I had planned on writing a really funny blog post this morning about some of my family vacations, but I can’t now. I’m just too damn tired.
Plus, I need to call and report that my visa card has been stolen and that may take a while. Wait……?
When I began teaching full time, I was 51 years old. I previously stayed at home with my two children and as they began high school started as a substitute teacher. I was excited to get the fourth grade job. But, what kind of teacher was I going to be? Well, I just had to be myself. And so my new kids had to get used to my rules. I only had several.
1. “Do not rock on your chair. You don’t want to end up like Mark Harper. (made up name.) He fell and hit his head and to this day has no idea what is name is. So, if you want to end up like Markie, rock on your chair.”
2. “Don’t even think about making fun of anyone. I got made fun of for being skinny. Sure, I would welcome it now, but getting called chicken legs is not funny.”
3. “This is the most important rule. You guys need to learn to laugh at yourself. If you fall, people will laugh, so you might as well laugh rght along with them. Don’t get mad. Don’t get embarrassed. Laugh.”
So, then I tell them the story of my embarrassment in college….
I was a freshman in college and had a crush on a guy I will call Robert P. It was winter and the goofy campus employees hadn’t shoveled the sidewalks yet. It was snowing pretty hard and I was wanting to walk down the sidewalk to the student center, The Nickel, but the sidewalks were all covered with snow. It was pretty icy.

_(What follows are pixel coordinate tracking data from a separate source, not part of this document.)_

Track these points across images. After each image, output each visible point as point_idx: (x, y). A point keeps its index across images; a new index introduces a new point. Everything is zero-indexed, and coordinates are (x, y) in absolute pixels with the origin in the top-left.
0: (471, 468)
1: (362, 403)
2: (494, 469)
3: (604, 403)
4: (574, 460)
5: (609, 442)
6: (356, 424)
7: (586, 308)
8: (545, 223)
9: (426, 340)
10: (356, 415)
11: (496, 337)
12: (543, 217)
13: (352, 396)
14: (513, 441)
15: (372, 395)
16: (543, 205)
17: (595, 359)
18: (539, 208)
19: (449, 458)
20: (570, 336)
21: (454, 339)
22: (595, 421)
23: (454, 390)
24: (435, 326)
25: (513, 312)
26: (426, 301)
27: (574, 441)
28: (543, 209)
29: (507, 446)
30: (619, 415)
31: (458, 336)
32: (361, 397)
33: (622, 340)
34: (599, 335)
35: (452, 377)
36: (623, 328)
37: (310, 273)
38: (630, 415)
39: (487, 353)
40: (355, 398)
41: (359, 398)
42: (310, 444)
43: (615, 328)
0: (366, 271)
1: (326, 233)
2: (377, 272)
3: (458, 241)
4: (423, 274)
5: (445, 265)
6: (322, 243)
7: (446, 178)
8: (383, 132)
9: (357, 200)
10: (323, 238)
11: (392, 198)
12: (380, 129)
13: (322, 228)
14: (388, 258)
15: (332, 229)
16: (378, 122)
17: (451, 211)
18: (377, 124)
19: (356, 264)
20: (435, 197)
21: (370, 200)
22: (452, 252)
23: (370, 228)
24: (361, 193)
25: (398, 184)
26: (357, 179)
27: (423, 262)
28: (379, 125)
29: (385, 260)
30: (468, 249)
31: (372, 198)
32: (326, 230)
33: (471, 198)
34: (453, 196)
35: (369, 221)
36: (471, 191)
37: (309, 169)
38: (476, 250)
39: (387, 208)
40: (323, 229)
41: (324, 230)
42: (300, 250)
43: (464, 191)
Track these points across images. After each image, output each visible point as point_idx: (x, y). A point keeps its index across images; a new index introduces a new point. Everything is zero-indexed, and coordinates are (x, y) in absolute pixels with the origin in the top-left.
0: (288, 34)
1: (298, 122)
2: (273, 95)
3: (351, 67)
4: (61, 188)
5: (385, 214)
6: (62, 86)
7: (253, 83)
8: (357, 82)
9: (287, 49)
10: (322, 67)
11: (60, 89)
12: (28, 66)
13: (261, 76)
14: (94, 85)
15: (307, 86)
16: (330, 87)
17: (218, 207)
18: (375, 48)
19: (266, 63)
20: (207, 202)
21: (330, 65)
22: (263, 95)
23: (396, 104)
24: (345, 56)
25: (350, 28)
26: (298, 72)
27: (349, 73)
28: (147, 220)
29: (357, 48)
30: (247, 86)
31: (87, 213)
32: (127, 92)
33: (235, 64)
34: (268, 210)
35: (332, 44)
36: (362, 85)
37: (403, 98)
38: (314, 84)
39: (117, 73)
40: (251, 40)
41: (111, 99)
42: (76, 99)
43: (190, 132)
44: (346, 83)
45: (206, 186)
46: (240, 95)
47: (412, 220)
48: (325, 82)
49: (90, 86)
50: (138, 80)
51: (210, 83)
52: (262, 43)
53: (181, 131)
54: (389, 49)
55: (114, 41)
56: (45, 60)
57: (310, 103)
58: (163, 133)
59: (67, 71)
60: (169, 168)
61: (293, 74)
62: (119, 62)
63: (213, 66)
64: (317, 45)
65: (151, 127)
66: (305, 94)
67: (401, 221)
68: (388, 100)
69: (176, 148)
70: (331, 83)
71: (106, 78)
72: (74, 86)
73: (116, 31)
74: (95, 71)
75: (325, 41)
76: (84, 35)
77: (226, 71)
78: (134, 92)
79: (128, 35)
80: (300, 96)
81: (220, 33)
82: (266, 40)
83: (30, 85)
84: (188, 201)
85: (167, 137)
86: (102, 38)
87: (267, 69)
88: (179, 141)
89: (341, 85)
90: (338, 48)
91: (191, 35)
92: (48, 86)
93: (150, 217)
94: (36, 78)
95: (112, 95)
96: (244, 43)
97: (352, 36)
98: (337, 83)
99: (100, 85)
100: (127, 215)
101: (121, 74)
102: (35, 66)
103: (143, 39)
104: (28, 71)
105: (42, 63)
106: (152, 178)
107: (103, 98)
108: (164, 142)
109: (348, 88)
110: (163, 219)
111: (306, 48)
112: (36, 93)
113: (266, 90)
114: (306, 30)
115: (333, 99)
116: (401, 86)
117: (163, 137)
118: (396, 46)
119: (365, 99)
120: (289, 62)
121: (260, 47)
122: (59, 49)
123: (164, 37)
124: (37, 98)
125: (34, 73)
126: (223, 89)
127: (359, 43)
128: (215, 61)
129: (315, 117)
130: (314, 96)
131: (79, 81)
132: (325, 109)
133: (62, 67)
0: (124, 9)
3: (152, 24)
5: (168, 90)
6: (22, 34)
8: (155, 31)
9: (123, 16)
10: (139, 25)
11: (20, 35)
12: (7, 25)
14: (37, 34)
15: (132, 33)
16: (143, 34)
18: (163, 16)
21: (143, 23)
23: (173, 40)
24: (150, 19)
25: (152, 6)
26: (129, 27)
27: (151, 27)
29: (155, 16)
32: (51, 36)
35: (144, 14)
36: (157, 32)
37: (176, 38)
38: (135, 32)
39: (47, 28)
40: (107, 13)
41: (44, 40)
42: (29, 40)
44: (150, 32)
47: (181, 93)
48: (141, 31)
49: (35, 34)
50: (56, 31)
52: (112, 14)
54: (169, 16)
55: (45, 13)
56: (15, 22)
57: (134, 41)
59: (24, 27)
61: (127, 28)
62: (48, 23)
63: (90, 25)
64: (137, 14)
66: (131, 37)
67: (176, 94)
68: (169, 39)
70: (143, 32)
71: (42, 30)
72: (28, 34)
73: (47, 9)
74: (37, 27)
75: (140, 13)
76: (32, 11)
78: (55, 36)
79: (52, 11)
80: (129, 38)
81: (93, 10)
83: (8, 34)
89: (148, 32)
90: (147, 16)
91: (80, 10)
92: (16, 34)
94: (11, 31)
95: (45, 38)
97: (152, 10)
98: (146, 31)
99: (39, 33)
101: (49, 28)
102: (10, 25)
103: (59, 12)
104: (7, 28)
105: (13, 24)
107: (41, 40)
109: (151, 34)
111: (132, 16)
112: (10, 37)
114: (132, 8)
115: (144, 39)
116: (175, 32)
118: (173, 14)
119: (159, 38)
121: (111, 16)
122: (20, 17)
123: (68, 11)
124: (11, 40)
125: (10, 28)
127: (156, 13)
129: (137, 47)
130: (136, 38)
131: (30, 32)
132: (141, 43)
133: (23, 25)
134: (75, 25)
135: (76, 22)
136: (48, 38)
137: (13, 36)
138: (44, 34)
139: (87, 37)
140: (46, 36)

Ahhh, I spotted Robert P. coming out of the student center with some other football players. If I hurried I could run right into him. So, I decided to walk on the road that ran down beside the student center since the sidewalk was a mess. I thought I looked pretty. Well, until I wiped out. But, I didn’t just wipe out. No, that would be too easy. I tried to baby-step it down the hill. I was wearing the wrong kind of shoes for snow tromping. I don’t think I ever had a pair of boots while attending college. Well, do earth shoes count? Plus, there was the fact that we all wore wide legged jeans that dragged on the ground. It was the seventies, and we were into our bell bottoms.

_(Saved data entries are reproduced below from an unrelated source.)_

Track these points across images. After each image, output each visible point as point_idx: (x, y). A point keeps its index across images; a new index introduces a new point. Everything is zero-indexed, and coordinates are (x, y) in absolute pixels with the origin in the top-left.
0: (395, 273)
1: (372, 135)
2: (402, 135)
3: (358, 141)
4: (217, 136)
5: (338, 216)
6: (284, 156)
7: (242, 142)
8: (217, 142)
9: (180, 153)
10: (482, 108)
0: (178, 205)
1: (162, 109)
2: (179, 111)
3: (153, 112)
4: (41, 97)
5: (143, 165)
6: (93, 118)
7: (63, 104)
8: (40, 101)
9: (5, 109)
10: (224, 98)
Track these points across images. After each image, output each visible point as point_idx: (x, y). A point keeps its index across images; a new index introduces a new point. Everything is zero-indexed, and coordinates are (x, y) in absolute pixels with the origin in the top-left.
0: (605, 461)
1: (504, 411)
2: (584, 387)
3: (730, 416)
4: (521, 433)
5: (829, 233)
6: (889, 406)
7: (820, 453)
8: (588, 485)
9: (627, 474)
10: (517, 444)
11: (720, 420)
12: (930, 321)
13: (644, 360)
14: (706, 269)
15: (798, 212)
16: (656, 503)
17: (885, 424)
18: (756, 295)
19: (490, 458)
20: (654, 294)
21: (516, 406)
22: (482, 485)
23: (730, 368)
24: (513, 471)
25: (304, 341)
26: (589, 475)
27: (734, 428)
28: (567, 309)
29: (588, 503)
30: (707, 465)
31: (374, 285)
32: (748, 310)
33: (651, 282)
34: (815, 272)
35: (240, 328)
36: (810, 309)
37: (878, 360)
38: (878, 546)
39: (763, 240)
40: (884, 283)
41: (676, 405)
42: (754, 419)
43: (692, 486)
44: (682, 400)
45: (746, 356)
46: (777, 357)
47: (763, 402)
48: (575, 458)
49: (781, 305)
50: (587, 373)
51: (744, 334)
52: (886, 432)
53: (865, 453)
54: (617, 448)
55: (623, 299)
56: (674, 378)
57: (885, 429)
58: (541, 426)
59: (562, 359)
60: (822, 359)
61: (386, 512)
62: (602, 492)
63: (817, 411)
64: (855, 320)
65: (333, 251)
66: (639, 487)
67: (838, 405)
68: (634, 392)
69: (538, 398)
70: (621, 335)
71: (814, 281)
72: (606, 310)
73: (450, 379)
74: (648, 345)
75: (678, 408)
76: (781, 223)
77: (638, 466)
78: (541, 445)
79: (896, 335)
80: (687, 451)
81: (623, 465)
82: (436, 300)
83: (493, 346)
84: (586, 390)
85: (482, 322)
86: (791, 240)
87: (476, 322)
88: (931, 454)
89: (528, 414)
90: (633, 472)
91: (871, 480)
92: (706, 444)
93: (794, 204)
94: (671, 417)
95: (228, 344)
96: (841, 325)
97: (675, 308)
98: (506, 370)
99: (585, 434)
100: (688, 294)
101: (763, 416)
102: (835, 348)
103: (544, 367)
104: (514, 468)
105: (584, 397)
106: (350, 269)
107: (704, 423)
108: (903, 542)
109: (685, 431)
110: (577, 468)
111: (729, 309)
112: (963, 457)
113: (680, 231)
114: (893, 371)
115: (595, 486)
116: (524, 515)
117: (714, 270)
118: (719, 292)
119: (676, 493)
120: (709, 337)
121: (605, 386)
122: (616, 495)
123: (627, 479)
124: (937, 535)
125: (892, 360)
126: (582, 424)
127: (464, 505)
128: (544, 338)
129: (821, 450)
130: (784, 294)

I fell on my knees. Nothing bad about that, except for the pain, but it didn’t end like that. Not only did I fall, but I kept going…on my kneees. The roads were pretty icy, so I slid by the football players, on my knees, still holding my books in my left arm, and my purse on my right shoulders. So, I said, “Hi” to them as I slid right by them. While I was looking at him, wishing I would just die, I slid right into the back of a stupid truck that was unloading something at the book store that was in the same building as the student center.
Oh, no, I’m not done. After my books I was carrying hit the bumper, I bounced backwards and somehow stopped, but my books kept going under the truck and right into the path of a car coming up the hill. The car was able to straddle the books and pass by them.
All I could hear was laughing. It was deafening. There were only about 5 guys outside, but it might as well been 100. I wanted to cry, but somehow managed to stand up on my poor deformed knees, turn around to them, and said, “I meant to do that.” And smiled. A couple of them clapped. I then curtsied. And damn if I didn’t slip and fall when I took my right foot back, curtsy-style. Then they really laughed. And I just had too also.
So, I tell my class that story every year. But, the whole point is to let the kids know that if you fall, people will laugh. And that the teacher will most likely laugh the hardest.
And then she will trip and fall on her way back to the desk.